You hereby acknowledge:
Milescraft, Inc. (the “Company”) has found certain precautions necessary in accepting disclosures submitted to it. Its employees have many ideas of their own for the improvement of the Company’s products and the development of new products, some of which may be similar to your own. To prevent any misunderstanding as to what the rights and obligations of the inventor and the Company are, the Company’s policies as to considering inventions are set forth below.
The Company cannot agree to hold your disclosure in confidence because it must disclose the invention to various employees and sometimes even to external parties, such as its external patent attorneys, to determine its value to the company. It is understood, therefore, that no confidential relationship or agreement to compensate is entered into by reason of the fact that the Company is considering your disclosure.
You represent that you have the unrestricted right to submit your idea to the Company for review and your idea neither includes nor infringes upon any third party intellectual property rights. Should your right be challenged by anyone else at any time during our review, you will notify the Company promptly of any challenge to that right.
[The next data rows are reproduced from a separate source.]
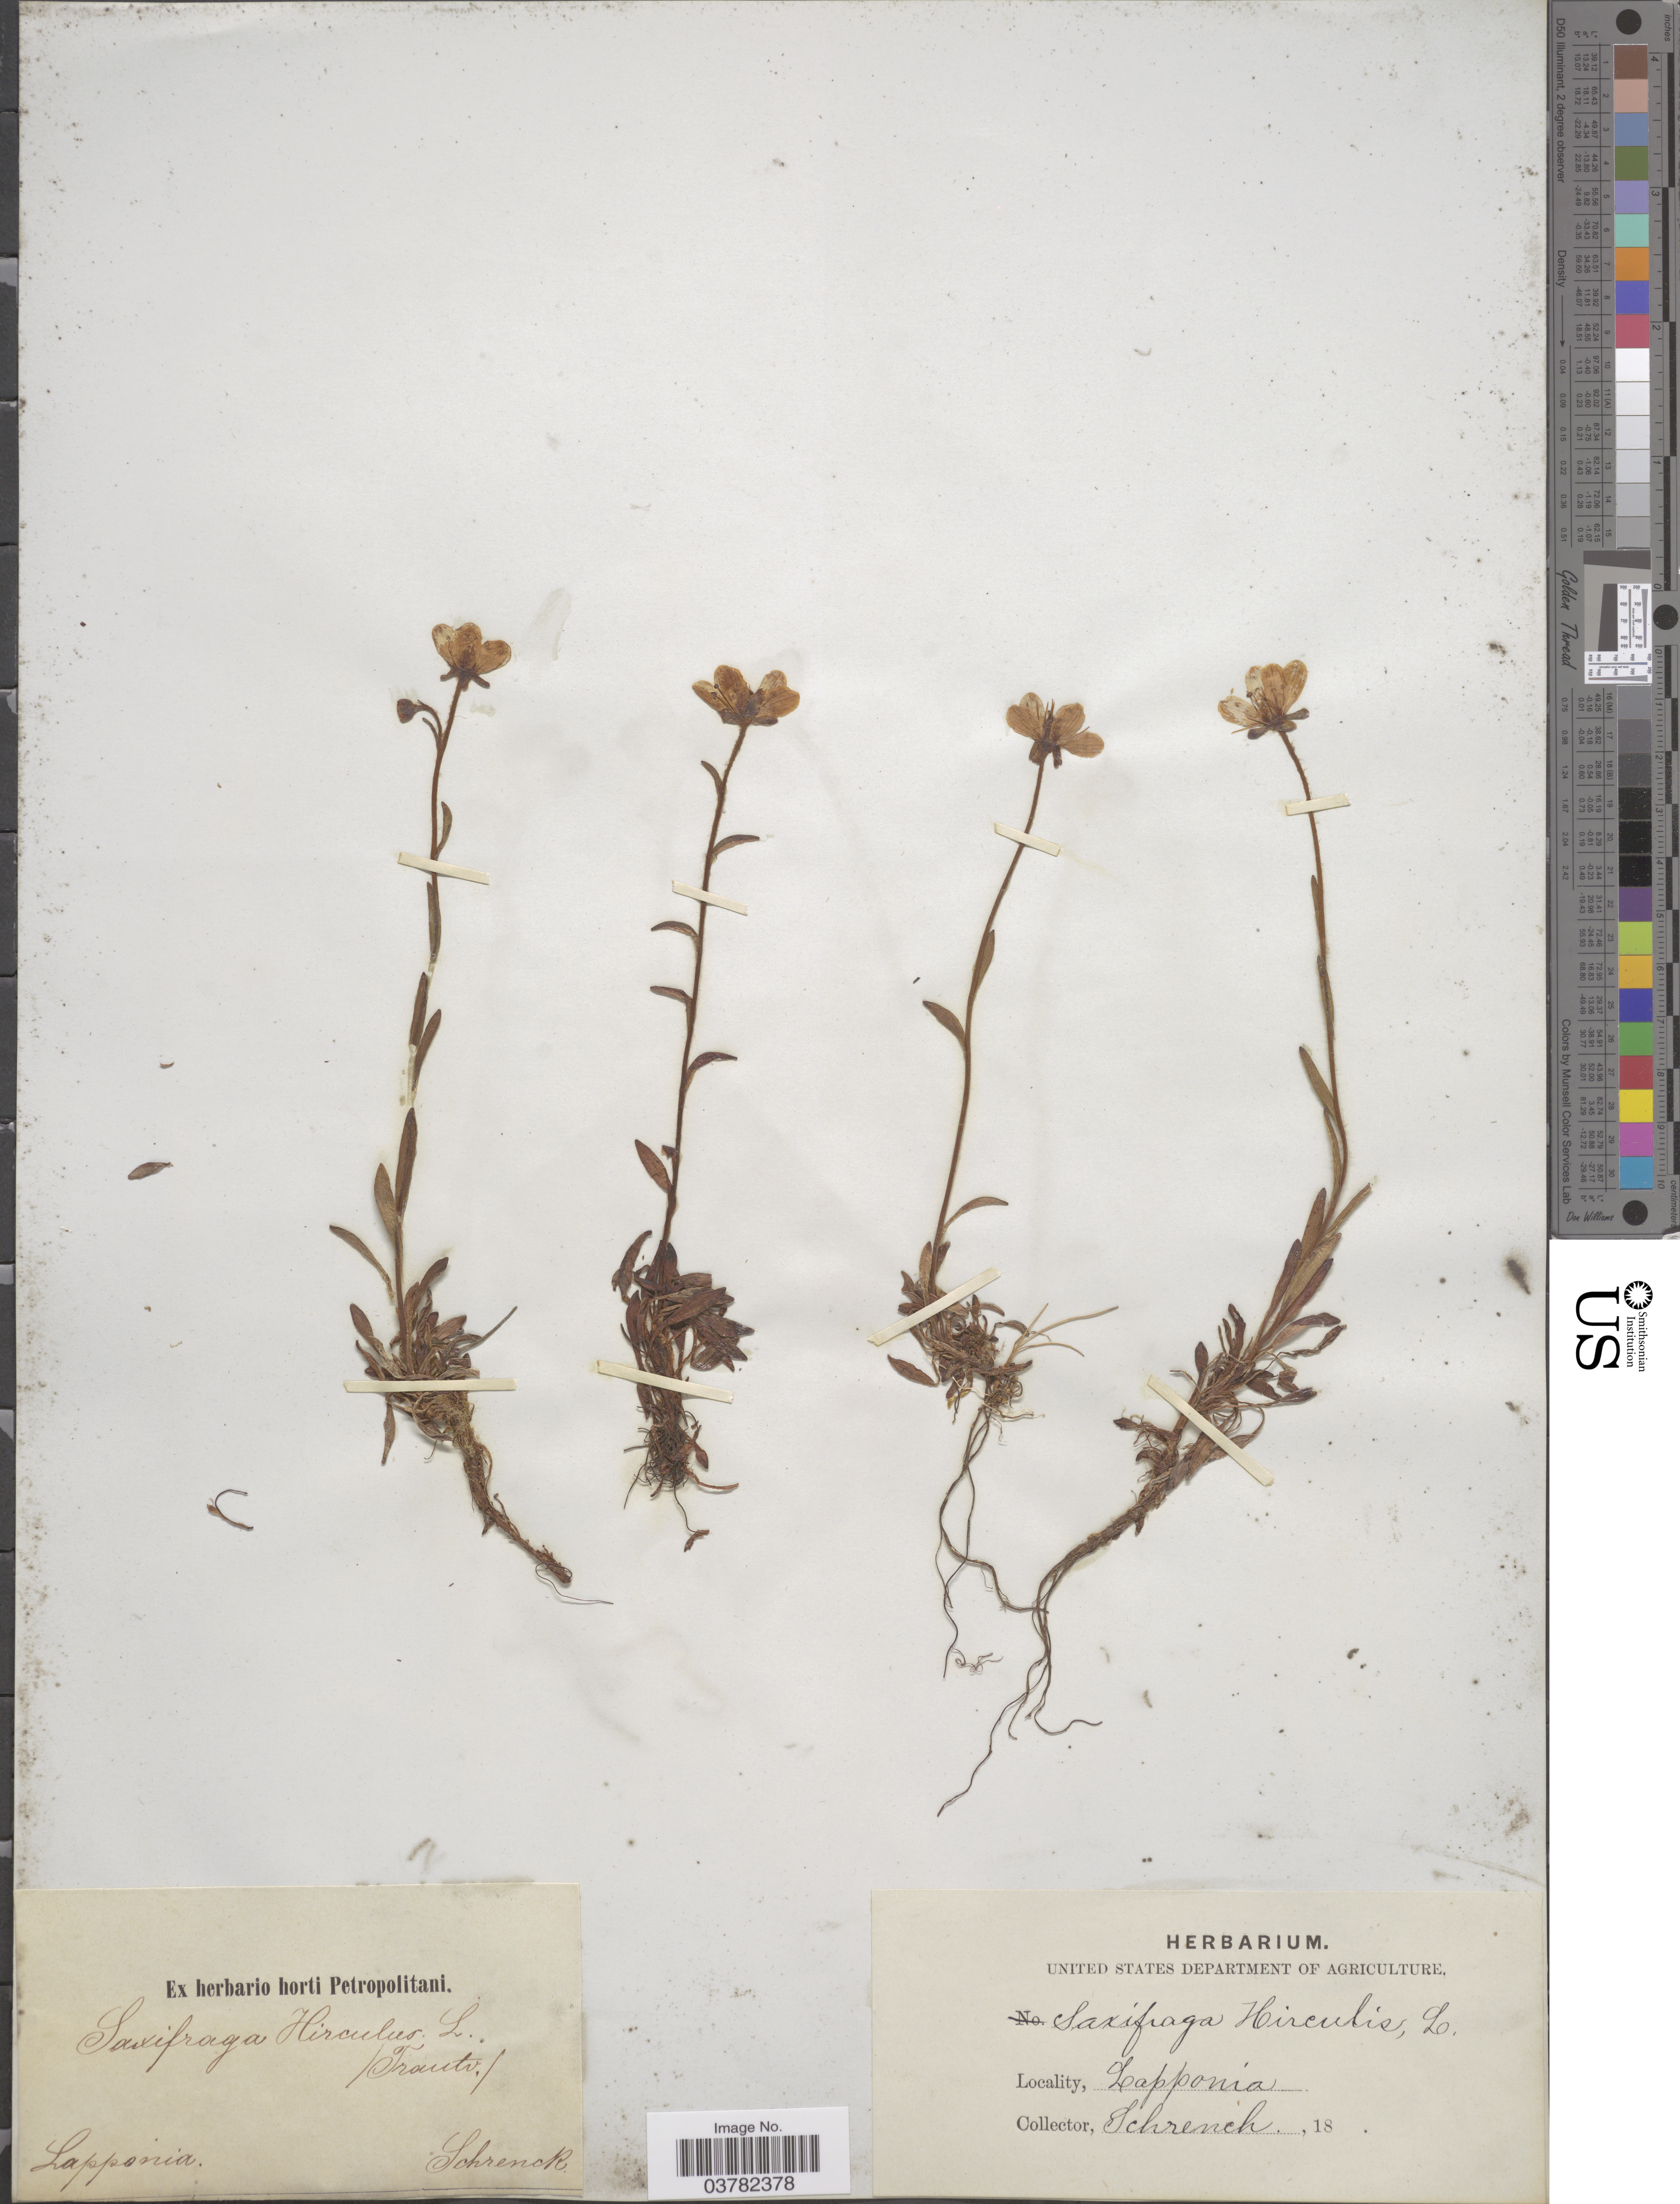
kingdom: Plantae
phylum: Tracheophyta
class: Magnoliopsida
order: Saxifragales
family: Saxifragaceae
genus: Saxifraga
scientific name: Saxifraga hirculus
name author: L.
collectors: -- Schrenck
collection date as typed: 18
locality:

You also represent that your submission has not been solicited by the Company, that this Agreement is not inconsistent with any other agreement you have entered into, and that you are of legal age and otherwise competent to enter into this agreement.
A full written disclosure, preferably the patent application drawing and specifications, or if there are none, a sketch or drawing (which can be a rough one, provided it illustrates the invention so one skilled in the art can understand it), must be furnished to the Company, so that the Company can tell whether it will be interested in your invention.
The Company is not under any obligation to reveal to you information of its own in the general or specified field to which the disclosure relates.
The Company wishes you to be satisfied that your interests are fully safeguarded. If an application for a U.S. Patent has not been filed, you should have the copy of your drawings that you retain signed, dated and witnessed.
Any disclosure to the Company is made with the understanding that the Company assumes no obligation to do more than consider the disclosure and to indicate whether or not the Company is interested. It is understood that you rely only on your rights under the patent laws.
The Company receives no rights hereby, or as a result of considering this disclosure, under any patent rights you now have or may acquire to the subject matter of the disclosure.
Each party waives its rights to a jury trial in any resulting litigation.
This Agreement is governed by the laws of the State of Illinois and the intellectual property laws of the United States.
The foregoing applies to any additional or supplemental disclosure relating to the same subject matter.